- [Required work] The lines from the beginning of the records below through the one holding "головним підозрюваним у виникненні події" are to be copied exactly; leave the pictures out.
[[ Given data, beginning ]]
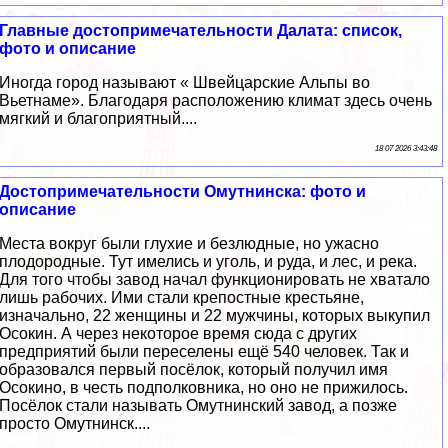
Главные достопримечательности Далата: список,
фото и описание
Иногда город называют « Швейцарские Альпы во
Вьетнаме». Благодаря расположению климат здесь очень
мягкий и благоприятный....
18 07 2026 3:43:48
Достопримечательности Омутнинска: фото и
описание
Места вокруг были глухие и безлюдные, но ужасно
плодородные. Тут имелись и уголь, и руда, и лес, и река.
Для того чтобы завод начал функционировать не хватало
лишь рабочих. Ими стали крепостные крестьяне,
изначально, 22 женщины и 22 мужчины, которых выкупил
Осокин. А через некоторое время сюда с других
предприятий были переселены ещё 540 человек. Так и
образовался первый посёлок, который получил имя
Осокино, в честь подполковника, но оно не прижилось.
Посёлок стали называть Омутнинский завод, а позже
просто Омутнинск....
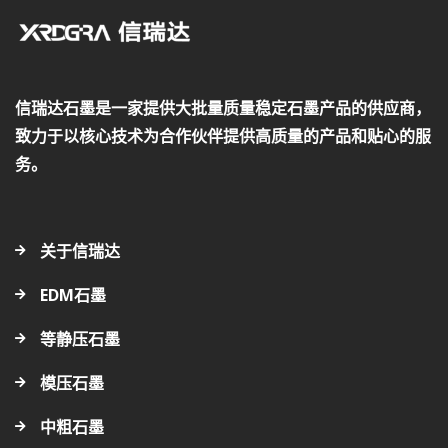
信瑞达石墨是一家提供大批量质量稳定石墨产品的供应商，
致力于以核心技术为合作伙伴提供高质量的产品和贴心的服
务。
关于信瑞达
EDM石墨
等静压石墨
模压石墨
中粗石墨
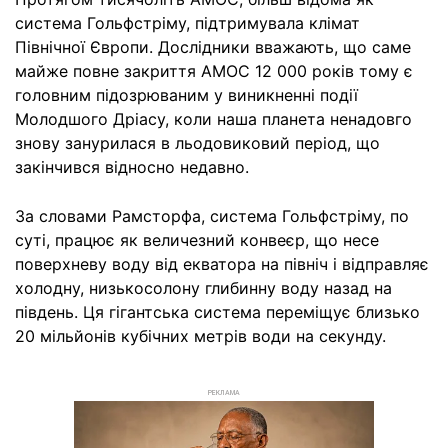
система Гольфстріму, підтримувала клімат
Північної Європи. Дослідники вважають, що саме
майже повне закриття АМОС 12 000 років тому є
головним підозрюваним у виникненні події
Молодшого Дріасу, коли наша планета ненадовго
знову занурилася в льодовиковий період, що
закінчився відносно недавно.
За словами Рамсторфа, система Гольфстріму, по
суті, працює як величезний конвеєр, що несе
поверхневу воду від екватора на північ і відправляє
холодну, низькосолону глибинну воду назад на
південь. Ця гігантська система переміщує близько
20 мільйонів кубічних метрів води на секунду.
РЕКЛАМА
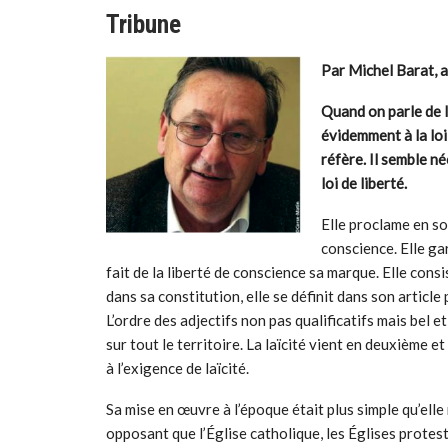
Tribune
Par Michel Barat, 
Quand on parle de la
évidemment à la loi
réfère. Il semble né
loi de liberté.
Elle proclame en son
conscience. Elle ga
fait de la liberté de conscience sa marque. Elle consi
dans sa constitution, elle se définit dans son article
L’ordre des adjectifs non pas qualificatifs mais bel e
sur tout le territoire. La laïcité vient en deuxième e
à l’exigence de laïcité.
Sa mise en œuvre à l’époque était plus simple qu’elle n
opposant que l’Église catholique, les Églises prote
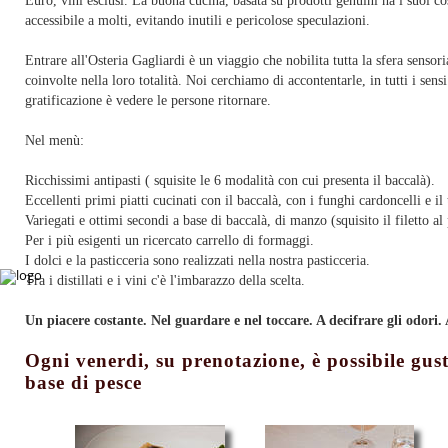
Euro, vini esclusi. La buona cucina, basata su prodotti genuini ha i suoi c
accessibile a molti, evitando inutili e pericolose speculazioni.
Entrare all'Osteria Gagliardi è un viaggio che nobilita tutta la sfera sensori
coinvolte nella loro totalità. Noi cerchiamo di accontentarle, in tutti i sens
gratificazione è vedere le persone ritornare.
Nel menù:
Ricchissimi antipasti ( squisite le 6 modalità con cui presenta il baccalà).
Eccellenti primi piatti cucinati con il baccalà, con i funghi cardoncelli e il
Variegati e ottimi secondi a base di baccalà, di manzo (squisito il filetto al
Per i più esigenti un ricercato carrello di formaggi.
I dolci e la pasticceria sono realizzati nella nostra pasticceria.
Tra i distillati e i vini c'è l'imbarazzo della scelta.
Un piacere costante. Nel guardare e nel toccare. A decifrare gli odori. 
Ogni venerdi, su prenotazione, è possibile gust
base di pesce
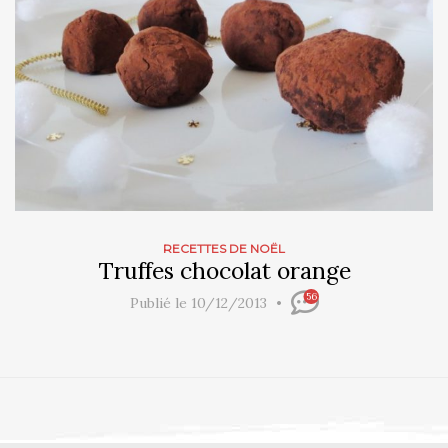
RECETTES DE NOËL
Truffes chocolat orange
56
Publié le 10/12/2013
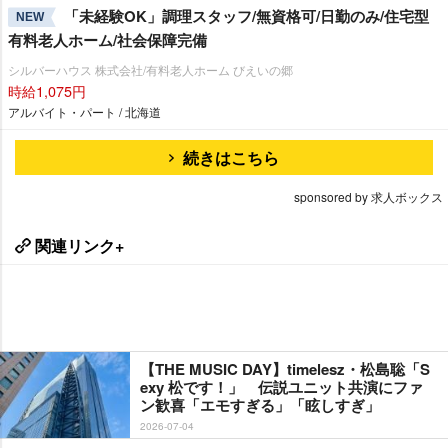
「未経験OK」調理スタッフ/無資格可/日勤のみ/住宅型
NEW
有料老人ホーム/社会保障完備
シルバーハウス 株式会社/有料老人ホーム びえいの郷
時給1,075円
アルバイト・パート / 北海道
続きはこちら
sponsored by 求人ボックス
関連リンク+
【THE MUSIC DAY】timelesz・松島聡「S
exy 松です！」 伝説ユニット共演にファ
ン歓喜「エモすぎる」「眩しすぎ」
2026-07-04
[[ Given data, end ]]
- [Task solution]
Главные достопримечательности Далата: список,
фото и описание
Иногда город называют « Швейцарские Альпы во
Вьетнаме». Благодаря расположению климат здесь очень
мягкий и благоприятный....
18 07 2026 3:43:48
Достопримечательности Омутнинска: фото и
описание
Места вокруг были глухие и безлюдные, но ужасно
плодородные. Тут имелись и уголь, и руда, и лес, и река.
Для того чтобы завод начал функционировать не хватало
лишь рабочих. Ими стали крепостные крестьяне,
изначально, 22 женщины и 22 мужчины, которых выкупил
Осокин. А через некоторое время сюда с других
предприятий были переселены ещё 540 человек. Так и
образовался первый посёлок, который получил имя
Осокино, в честь подполковника, но оно не прижилось.
Посёлок стали называть Омутнинский завод, а позже
просто Омутнинск....
信瑞达石墨是一家提供大批量质量稳定石墨产品的供应商，
致力于以核心技术为合作伙伴提供高质量的产品和贴心的服
务。
关于信瑞达
EDM石墨
等静压石墨
模压石墨
中粗石墨
система Гольфстріму, підтримувала клімат
Північної Європи. Дослідники вважають, що саме
майже повне закриття АМОС 12 000 років тому є
головним підозрюваним у виникненні події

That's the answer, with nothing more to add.